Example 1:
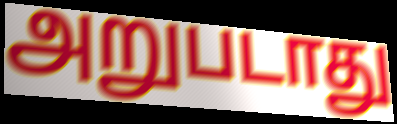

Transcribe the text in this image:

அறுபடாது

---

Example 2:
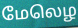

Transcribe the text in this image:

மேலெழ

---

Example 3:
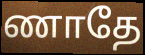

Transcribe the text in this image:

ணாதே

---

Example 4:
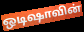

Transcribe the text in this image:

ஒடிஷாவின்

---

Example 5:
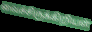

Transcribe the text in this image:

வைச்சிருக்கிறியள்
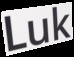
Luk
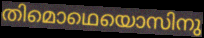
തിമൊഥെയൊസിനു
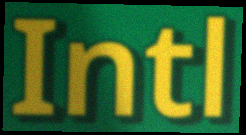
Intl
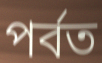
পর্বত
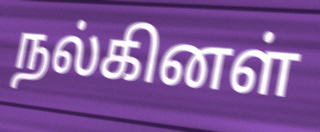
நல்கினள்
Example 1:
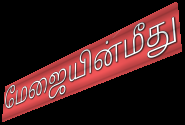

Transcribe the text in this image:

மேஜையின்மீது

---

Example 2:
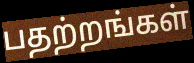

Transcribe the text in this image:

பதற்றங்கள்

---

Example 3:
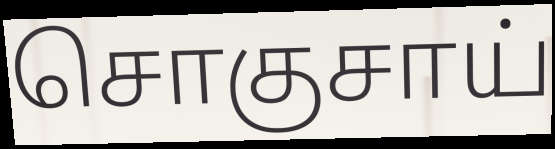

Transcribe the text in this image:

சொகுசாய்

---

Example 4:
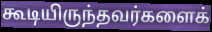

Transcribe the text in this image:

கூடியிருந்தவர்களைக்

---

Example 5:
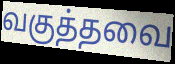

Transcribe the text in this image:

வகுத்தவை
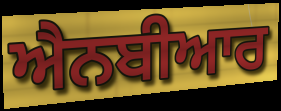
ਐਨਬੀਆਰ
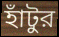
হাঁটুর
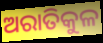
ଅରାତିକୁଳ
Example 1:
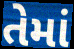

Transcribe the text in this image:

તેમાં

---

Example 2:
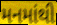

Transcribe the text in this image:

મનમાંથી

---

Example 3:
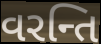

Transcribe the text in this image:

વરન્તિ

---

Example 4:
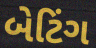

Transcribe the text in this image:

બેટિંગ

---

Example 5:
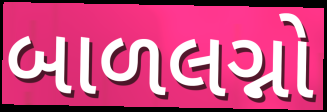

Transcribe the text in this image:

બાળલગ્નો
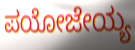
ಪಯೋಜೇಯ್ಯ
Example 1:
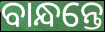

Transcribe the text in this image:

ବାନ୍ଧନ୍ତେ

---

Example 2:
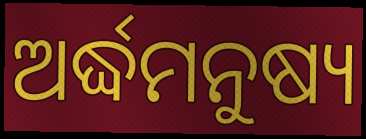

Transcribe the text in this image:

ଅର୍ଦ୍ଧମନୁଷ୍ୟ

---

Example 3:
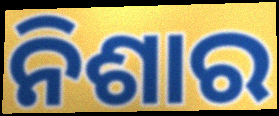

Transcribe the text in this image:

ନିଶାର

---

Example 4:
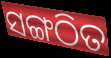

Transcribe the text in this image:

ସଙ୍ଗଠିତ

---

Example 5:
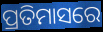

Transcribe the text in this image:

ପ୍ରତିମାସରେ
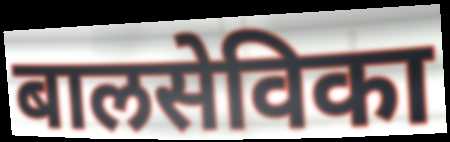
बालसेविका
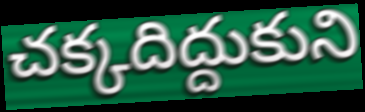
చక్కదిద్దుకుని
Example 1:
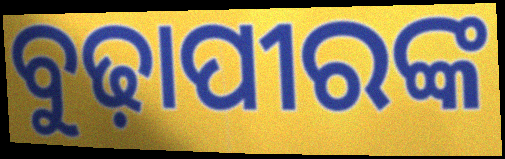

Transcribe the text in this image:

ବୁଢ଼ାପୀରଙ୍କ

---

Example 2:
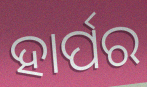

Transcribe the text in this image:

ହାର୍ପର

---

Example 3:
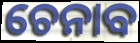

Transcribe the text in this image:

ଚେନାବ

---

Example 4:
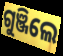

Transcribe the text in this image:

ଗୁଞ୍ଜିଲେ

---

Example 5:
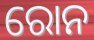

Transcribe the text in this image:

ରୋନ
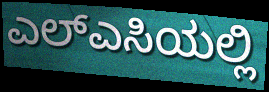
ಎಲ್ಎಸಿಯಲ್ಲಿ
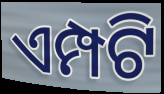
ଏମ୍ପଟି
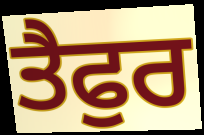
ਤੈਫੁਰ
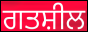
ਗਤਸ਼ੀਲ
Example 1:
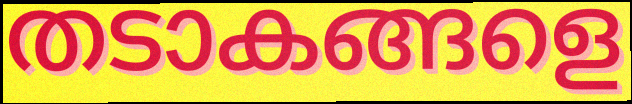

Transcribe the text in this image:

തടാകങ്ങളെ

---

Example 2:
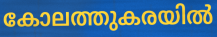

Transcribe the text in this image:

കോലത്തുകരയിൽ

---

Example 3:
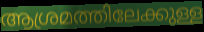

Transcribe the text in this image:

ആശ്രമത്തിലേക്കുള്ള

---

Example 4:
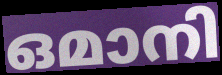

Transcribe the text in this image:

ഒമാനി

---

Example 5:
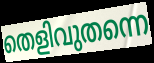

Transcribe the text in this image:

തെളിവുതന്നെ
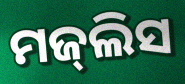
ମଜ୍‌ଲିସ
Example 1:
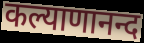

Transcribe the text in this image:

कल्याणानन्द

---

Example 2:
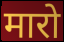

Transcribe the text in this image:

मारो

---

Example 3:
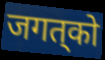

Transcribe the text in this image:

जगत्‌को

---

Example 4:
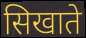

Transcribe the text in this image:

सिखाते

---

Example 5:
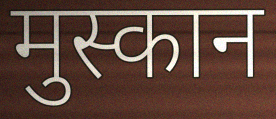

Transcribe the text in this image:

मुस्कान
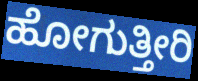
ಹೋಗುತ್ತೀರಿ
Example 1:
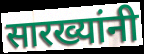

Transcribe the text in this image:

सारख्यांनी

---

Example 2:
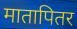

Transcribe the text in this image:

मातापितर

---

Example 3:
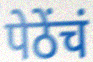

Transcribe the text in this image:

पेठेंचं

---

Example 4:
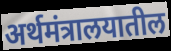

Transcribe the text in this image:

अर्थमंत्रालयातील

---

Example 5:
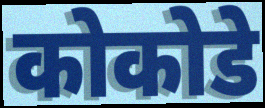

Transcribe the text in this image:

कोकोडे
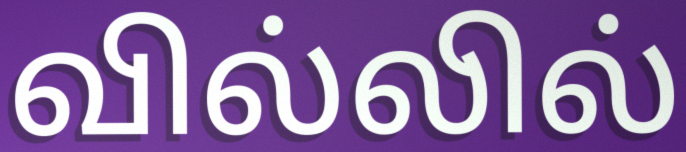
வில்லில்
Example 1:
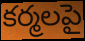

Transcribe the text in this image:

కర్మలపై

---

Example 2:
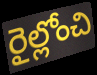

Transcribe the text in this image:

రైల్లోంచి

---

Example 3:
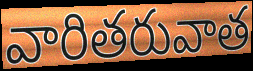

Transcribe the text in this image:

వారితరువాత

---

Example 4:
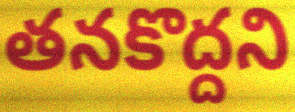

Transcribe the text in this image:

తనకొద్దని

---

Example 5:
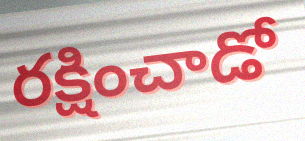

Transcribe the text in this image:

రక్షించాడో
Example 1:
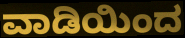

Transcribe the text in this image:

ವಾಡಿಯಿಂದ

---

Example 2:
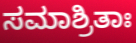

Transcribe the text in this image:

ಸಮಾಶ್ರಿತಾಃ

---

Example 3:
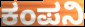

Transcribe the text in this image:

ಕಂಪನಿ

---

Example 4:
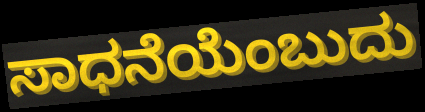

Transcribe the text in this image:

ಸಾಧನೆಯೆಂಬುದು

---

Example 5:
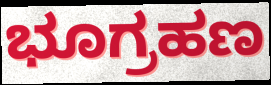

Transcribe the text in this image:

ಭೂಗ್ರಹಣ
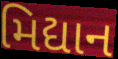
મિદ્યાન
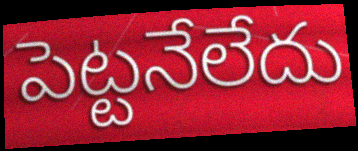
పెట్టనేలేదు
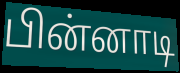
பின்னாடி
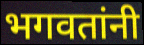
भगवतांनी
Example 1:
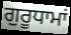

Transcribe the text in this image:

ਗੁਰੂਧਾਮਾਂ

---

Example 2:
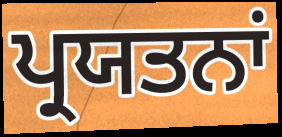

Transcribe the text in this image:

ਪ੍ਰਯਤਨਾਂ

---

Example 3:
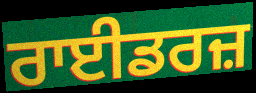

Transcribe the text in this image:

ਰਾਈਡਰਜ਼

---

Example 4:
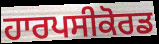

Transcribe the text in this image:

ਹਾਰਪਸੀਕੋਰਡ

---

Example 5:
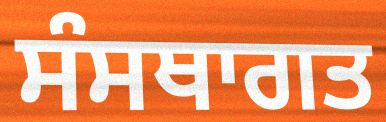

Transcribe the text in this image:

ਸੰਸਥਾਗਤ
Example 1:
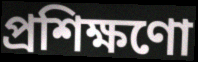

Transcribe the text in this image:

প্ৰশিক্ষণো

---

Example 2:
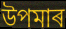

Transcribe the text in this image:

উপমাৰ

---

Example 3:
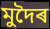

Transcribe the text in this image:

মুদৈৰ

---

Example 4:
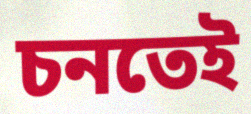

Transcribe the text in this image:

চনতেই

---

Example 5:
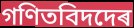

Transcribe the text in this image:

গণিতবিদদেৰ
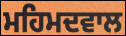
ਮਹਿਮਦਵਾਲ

__What the task requires__:
None of the pictures belongs in the answer, but all the entries must be repeated exactly.

__Response to this task__:
Example 1:

Transcribe the text in this image:

அறுபடாது

---

Example 2:

Transcribe the text in this image:

மேலெழ

---

Example 3:

Transcribe the text in this image:

ணாதே

---

Example 4:

Transcribe the text in this image:

ஒடிஷாவின்

---

Example 5:

Transcribe the text in this image:

வைச்சிருக்கிறியள்
Luk
തിമൊഥെയൊസിനു
Intl
পর্বত
நல்கினள்
Example 1:

Transcribe the text in this image:

மேஜையின்மீது

---

Example 2:

Transcribe the text in this image:

பதற்றங்கள்

---

Example 3:

Transcribe the text in this image:

சொகுசாய்

---

Example 4:

Transcribe the text in this image:

கூடியிருந்தவர்களைக்

---

Example 5:

Transcribe the text in this image:

வகுத்தவை
ਐਨਬੀਆਰ
হাঁটুর
ଅରାତିକୁଳ
Example 1:

Transcribe the text in this image:

તેમાં

---

Example 2:

Transcribe the text in this image:

મનમાંથી

---

Example 3:

Transcribe the text in this image:

વરન્તિ

---

Example 4:

Transcribe the text in this image:

બેટિંગ

---

Example 5:

Transcribe the text in this image:

બાળલગ્નો
ಪಯೋಜೇಯ್ಯ
Example 1:

Transcribe the text in this image:

ବାନ୍ଧନ୍ତେ

---

Example 2:

Transcribe the text in this image:

ଅର୍ଦ୍ଧମନୁଷ୍ୟ

---

Example 3:

Transcribe the text in this image:

ନିଶାର

---

Example 4:

Transcribe the text in this image:

ସଙ୍ଗଠିତ

---

Example 5:

Transcribe the text in this image:

ପ୍ରତିମାସରେ
बालसेविका
చక్కదిద్దుకుని
Example 1:

Transcribe the text in this image:

ବୁଢ଼ାପୀରଙ୍କ

---

Example 2:

Transcribe the text in this image:

ହାର୍ପର

---

Example 3:

Transcribe the text in this image:

ଚେନାବ

---

Example 4:

Transcribe the text in this image:

ଗୁଞ୍ଜିଲେ

---

Example 5:

Transcribe the text in this image:

ରୋନ
ಎಲ್ಎಸಿಯಲ್ಲಿ
ଏମ୍ପଟି
ਤੈਫੁਰ
ਗਤਸ਼ੀਲ
Example 1:

Transcribe the text in this image:

തടാകങ്ങളെ

---

Example 2:

Transcribe the text in this image:

കോലത്തുകരയിൽ

---

Example 3:

Transcribe the text in this image:

ആശ്രമത്തിലേക്കുള്ള

---

Example 4:

Transcribe the text in this image:

ഒമാനി

---

Example 5:

Transcribe the text in this image:

തെളിവുതന്നെ
ମଜ୍‌ଲିସ
Example 1:

Transcribe the text in this image:

कल्याणानन्द

---

Example 2:

Transcribe the text in this image:

मारो

---

Example 3:

Transcribe the text in this image:

जगत्‌को

---

Example 4:

Transcribe the text in this image:

सिखाते

---

Example 5:

Transcribe the text in this image:

मुस्कान
ಹೋಗುತ್ತೀರಿ
Example 1:

Transcribe the text in this image:

सारख्यांनी

---

Example 2:

Transcribe the text in this image:

मातापितर

---

Example 3:

Transcribe the text in this image:

पेठेंचं

---

Example 4:

Transcribe the text in this image:

अर्थमंत्रालयातील

---

Example 5:

Transcribe the text in this image:

कोकोडे
வில்லில்
Example 1:

Transcribe the text in this image:

కర్మలపై

---

Example 2:

Transcribe the text in this image:

రైల్లోంచి

---

Example 3:

Transcribe the text in this image:

వారితరువాత

---

Example 4:

Transcribe the text in this image:

తనకొద్దని

---

Example 5:

Transcribe the text in this image:

రక్షించాడో
Example 1:

Transcribe the text in this image:

ವಾಡಿಯಿಂದ

---

Example 2:

Transcribe the text in this image:

ಸಮಾಶ್ರಿತಾಃ

---

Example 3:

Transcribe the text in this image:

ಕಂಪನಿ

---

Example 4:

Transcribe the text in this image:

ಸಾಧನೆಯೆಂಬುದು

---

Example 5:

Transcribe the text in this image:

ಭೂಗ್ರಹಣ
મિદ્યાન
పెట్టనేలేదు
பின்னாடி
भगवतांनी
Example 1:

Transcribe the text in this image:

ਗੁਰੂਧਾਮਾਂ

---

Example 2:

Transcribe the text in this image:

ਪ੍ਰਯਤਨਾਂ

---

Example 3:

Transcribe the text in this image:

ਰਾਈਡਰਜ਼

---

Example 4:

Transcribe the text in this image:

ਹਾਰਪਸੀਕੋਰਡ

---

Example 5:

Transcribe the text in this image:

ਸੰਸਥਾਗਤ
Example 1:

Transcribe the text in this image:

প্ৰশিক্ষণো

---

Example 2:

Transcribe the text in this image:

উপমাৰ

---

Example 3:

Transcribe the text in this image:

মুদৈৰ

---

Example 4:

Transcribe the text in this image:

চনতেই

---

Example 5:

Transcribe the text in this image:

গণিতবিদদেৰ
ਮਹਿਮਦਵਾਲ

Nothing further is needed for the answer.